— Problem statement —
Look through the data and write out every line with the word "Красавица" in it.

Page images and extracted text
BEGIN
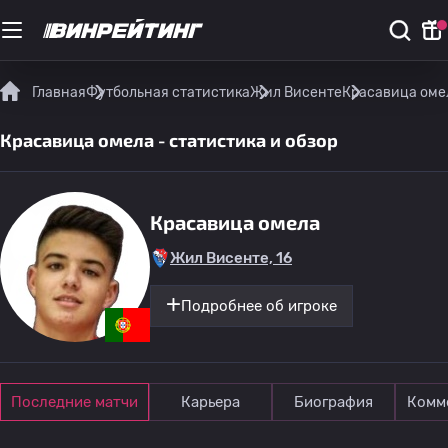
Главная
Футбольная статистика
Жил Висенте
Красавица омел
Красавица омела - статистика и обзор
Красавица омела
Жил Висенте, 16
Подробнее об игроке
Последние матчи
Карьера
Биография
Комм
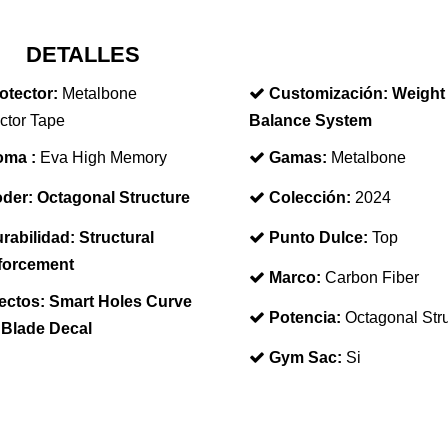
DETALLES
otector:
Metalbone
Customización:
Weight
ctor Tape
Balance System
ma :
Eva High Memory
Gamas:
Metalbone
der:
Octagonal Structure
Colección:
2024
rabilidad:
Structural
Punto Dulce:
Top
forcement
Marco:
Carbon Fiber
ectos:
Smart Holes Curve
Potencia:
Octagonal Str
 Blade Decal
Gym Sac:
Si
END
— Written answer —
Красавица омел
Красавица омела - статистика и обзор
Красавица омела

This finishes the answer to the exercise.